CodexBloom - Programming Q&A Platform

scenarios when using tf.data.Dataset with multi-worker strategy in TensorFlow 2.11

👀 Views: 94 đŸ’Ŧ Answers: 1 📅 Created: 2025-06-14
tensorflow tf.data distributed-training Python

I'm dealing with Does anyone know how to I need help solving I'm deploying to production and I'm dealing with I'm working with an scenario when trying to use `tf.data.Dataset` for loading data in a distributed training setup using `tf.distribute.MultiWorkerMirroredStrategy` in TensorFlow 2.11..... Specifically, when I attempt to map a function over the dataset, it throws the following behavior: ``` ValueError: Tensor conversion failed. ``` I've tried creating a dataset from a directory of images using `tf.keras.preprocessing.image_dataset_from_directory` and then applied a simple preprocessing function with `map`, but it seems to unexpected result when distributed across multiple workers. Here's the code snippet I'm using: ```python import tensorflow as tf import os # Setting up the strategy strategy = tf.distribute.MultiWorkerMirroredStrategy() with strategy.scope(): batch_size = 32 dataset = tf.keras.preprocessing.image_dataset_from_directory( 'path/to/data', batch_size=batch_size, image_size=(224, 224) ) def preprocess_image(image, label): image = tf.image.resize(image, (224, 224)) return image / 255.0, label dataset = dataset.map(preprocess_image) dataset = dataset.prefetch(tf.data.AUTOTUNE) ``` I've also tried to use `dataset.shard` to explicitly manage distribution, but that didn't seem to fix the question either.
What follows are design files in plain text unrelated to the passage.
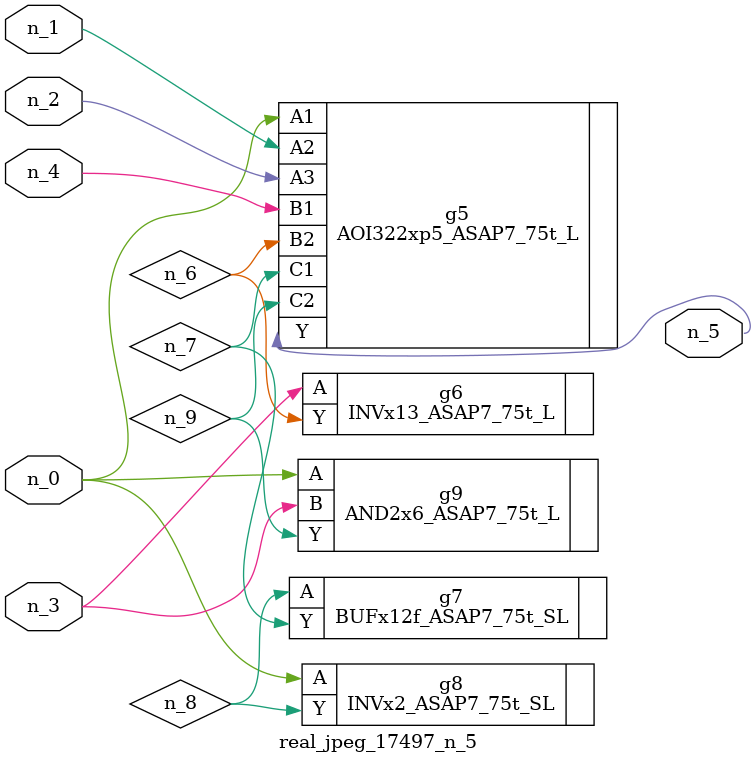
<source format=v>
module real_jpeg_17497_n_5 (n_4, n_0, n_1, n_2, n_3, n_5);

input n_4;
input n_0;
input n_1;
input n_2;
input n_3;

output n_5;

wire n_8;
wire n_6;
wire n_7;
wire n_9;

AOI322xp5_ASAP7_75t_L g5 ( 
.A1(n_0),
.A2(n_1),
.A3(n_2),
.B1(n_4),
.B2(n_6),
.C1(n_7),
.C2(n_9),
.Y(n_5)
);

INVx2_ASAP7_75t_SL g8 ( 
.A(n_0),
.Y(n_8)
);

AND2x6_ASAP7_75t_L g9 ( 
.A(n_0),
.B(n_3),
.Y(n_9)
);

INVx13_ASAP7_75t_L g6 ( 
.A(n_3),
.Y(n_6)
);

BUFx12f_ASAP7_75t_SL g7 ( 
.A(n_8),
.Y(n_7)
);


endmodule
</source>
Additionally, I verified that all paths and data formats are correct. Can anyone help clarify why this is happening and how to properly set up a dataset for multi-worker training in this case? For context: I'm using Python on Windows 10. I'm on Debian using the latest version of Python. I appreciate any insights! The project is a CLI tool built with Python. Any ideas what could be causing this? This issue appeared after updating to Python LTS. Thanks, I really appreciate it! I'm working on a REST API that needs to handle this.